We are entering summer, that newly discovered territory of humid, sticky nights and ice cream that melts in your hand and fireflies that flirt with the stars.
I miss fireflies. I used to see more of them as a child. I don't know if it's light pollution or pollution-pollution, or what, but I haven't seen them in a while. I've always liked the idea of trapping them in a jar just to watch them light it up, but something about this always seemed cruel to me, too. So I've never done it. Have you?
So I started writing this story today. It's about a boy and a girl and fireflies. :D For once, the story came to me fully formed. This doesn't always happen. My mind is like a halfway home for characters -- they come, get fed and clothed, and then leave and I never hear from them again. But not these two. They walked in, pulled up some chairs and asked how long they could stay.
I hope they stay a while! Here's what I have so far. Please comment with your thoughts -- they're much appreciated.
She turned away from me laughing, her hand reaching up to open a cupboard. We were in her kitchen. The spare light of evening lay in between us like a gossamer blanket. That transparent. That full of possibilities, of stones unturned and doors unopened.
She opened the cupboard, her profile in sharp relief against the raised wood of the cupboard door. She had a classic face with an upturned nose, a delicate jaw, and obsidian eyes that flashed fire whenever she was excited over something. A face made for cameos, made for photographs taken in sepia.
I cupped my face in my hands and just stared, drinking her in. She hummed lightly as she rooted around in the cupboard, a habit of hers whenever she was concentrating. I couldn’t discern the tune and this bothered me, somehow.
“Ah, here it is,” she sighed with satisfaction as she removed a large mason jar from the cupboard.
“What’s that for?” I asked.
She turned towards me with a ready smile. “This is for the fireflies you and I are going to catch tonight.”
"Do you know I've never seen a firefly?"
She closed the cupboard and turned toward me, her wide eyes even wider in her small face. "Really?"
"Yeah. I didn't even know we had them here in Miami."
"Well, you are going to see your first firefly tonight, buster. Just you stick with me."

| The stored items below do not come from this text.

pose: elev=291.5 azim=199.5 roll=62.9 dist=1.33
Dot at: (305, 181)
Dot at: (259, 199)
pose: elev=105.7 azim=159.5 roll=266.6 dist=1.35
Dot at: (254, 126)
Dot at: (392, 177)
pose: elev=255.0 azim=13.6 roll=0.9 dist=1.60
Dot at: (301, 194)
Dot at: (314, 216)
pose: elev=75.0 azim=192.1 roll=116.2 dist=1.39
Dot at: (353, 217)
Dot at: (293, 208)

I felt like telling her I'd stick with her no matter what, to remind her I'd been sticking with her since the seventh grade. But I've learned there are moments you speak up and moments you keep the words inside, hidden, waiting for the day when you'll really need them.
This is not a love story. Let me make that clear. Love stories have definitive beginnings and definitive endings. A plot, a conflict, and a resolution -- the sickly sweet happy ending where our happy couple skips off into the sunset, hand in hand, while the violins thrum madly in the background.

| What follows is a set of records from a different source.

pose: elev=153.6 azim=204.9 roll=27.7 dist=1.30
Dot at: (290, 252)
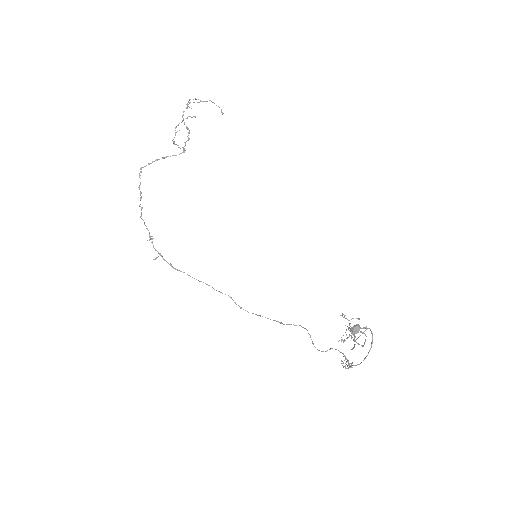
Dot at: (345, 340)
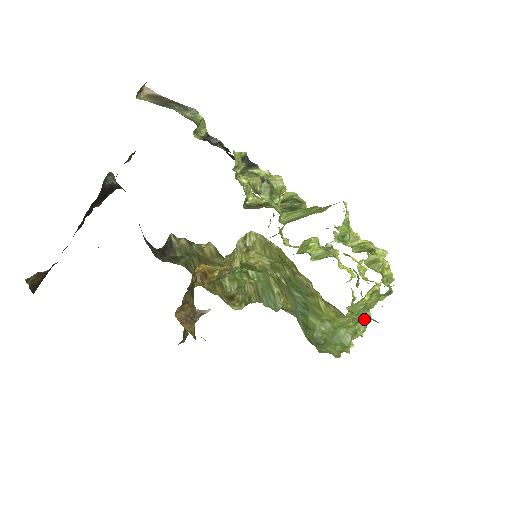
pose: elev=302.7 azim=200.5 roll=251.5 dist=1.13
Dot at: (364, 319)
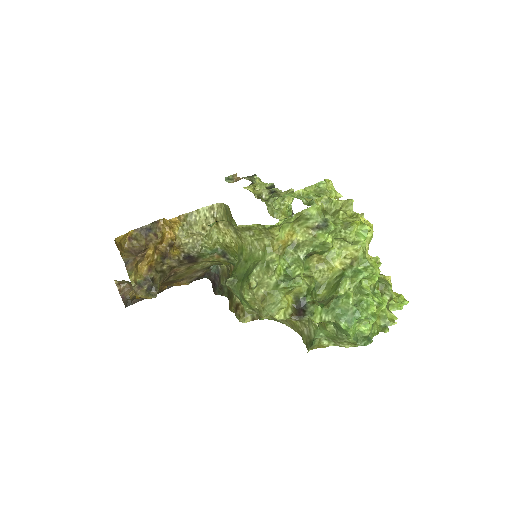
Dot at: (337, 296)
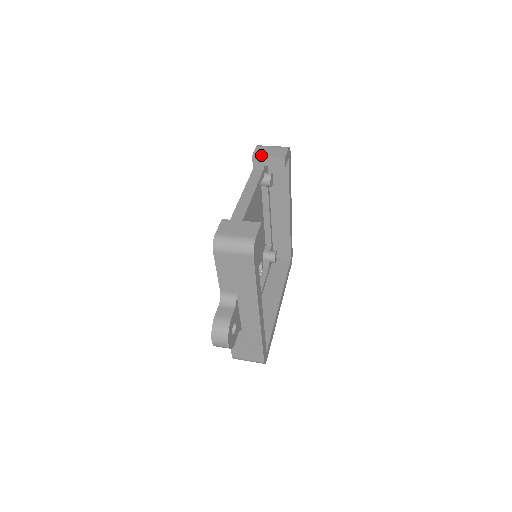
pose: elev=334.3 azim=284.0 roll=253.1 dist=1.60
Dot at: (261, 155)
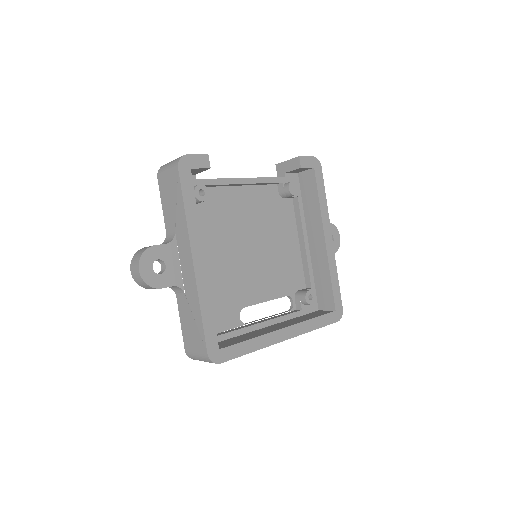
Dot at: (283, 162)
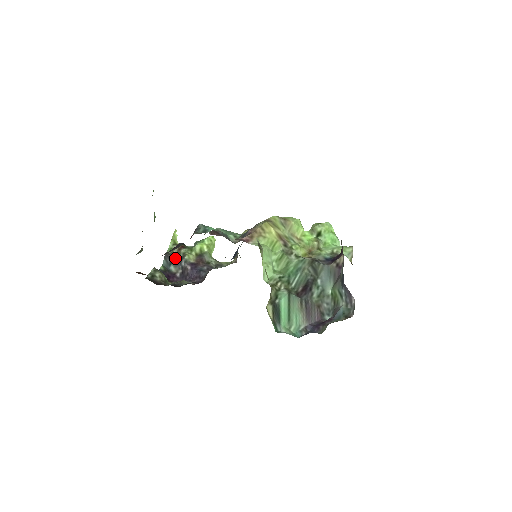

That's not going to happen here. At least, I don't see it happening. Ever. And I'm OK with that. At least, that's what I keep telling myself.
But I suppose I should fashion a beginning of sorts, since I still have your attention.
I met Ingrid in the seventh grade. I was the nerd with glasses and the knobby knees and the voice that couldn't decide whether it was treble or baritone. She was the bully with buck teeth and pigtails.
I was down on my knees in the playground, the glasses having been knocked off my face by my friendly classmate Jose. I was blind as a bat's grandmother and couldn't see where my glasses had landed. The next thing I knew, a foot landed in my face and I landed on my back with a breathless "oof!" that sounded somehow comical, like something from a cartoon. Only I wasn't laughing. I was crying. Jose was now on top of me, punching me repeatedly in the nose. There was both dirt and blood in my mouth.
"What's going on here?" came the strident voice I recognized from my third period Social Studies class. It belonged to the girl with buck teeth and pigtails, the one whose hand was perpetually in the air, the one who always had the right answers. The one who cut everyone else in line in the cafeteria and nobody bothered because she was taller than the tallest boy in the whole school. If anything, I was more scared of her than of Jose.
'Why don't you mind your own business, Beaver."
That was the name everyone called her behind her back. This may have been the first time anyone had dared to say it to her face.
"What. Did. You. Just. Say," she said in a menacing voice. I was inching away from Jose, having found my glasses near a bush. I could dimly see that a large crowd was gathering around us, the noiseless hush of their attention gathering more students.
I shoved my glasses back on and winced. The nose was definitely broken. But at least I could see again. And Jose was looking mighty nervous. I watched him gulp and stutter over a response. Watched her hand flash forward and (wonder of wonders) karate chop him. Watched him crumple to the ground in a messy heap.
Watched her head my way, a purposeful look on her face.
Before I could even blink, she was reaching out a hand towards me. I'll admit it -- I flinched. So would have you after having witnessed the Karate Kid in action.
"The name's Ingrid. I think you're in my Science class."
"A-A-Actually, it's Social Studies. And my name is Jack."
"Whatever. It's nice to meet you, Jack."
Her hand was warm in my hand. Her smile was warm, too. I smiled back nervously but then stopped when I realized the action made my face hurt.
"Come on, Jack," she said, still holding on to my hand with a resolute grip. "Let's go get you some ice."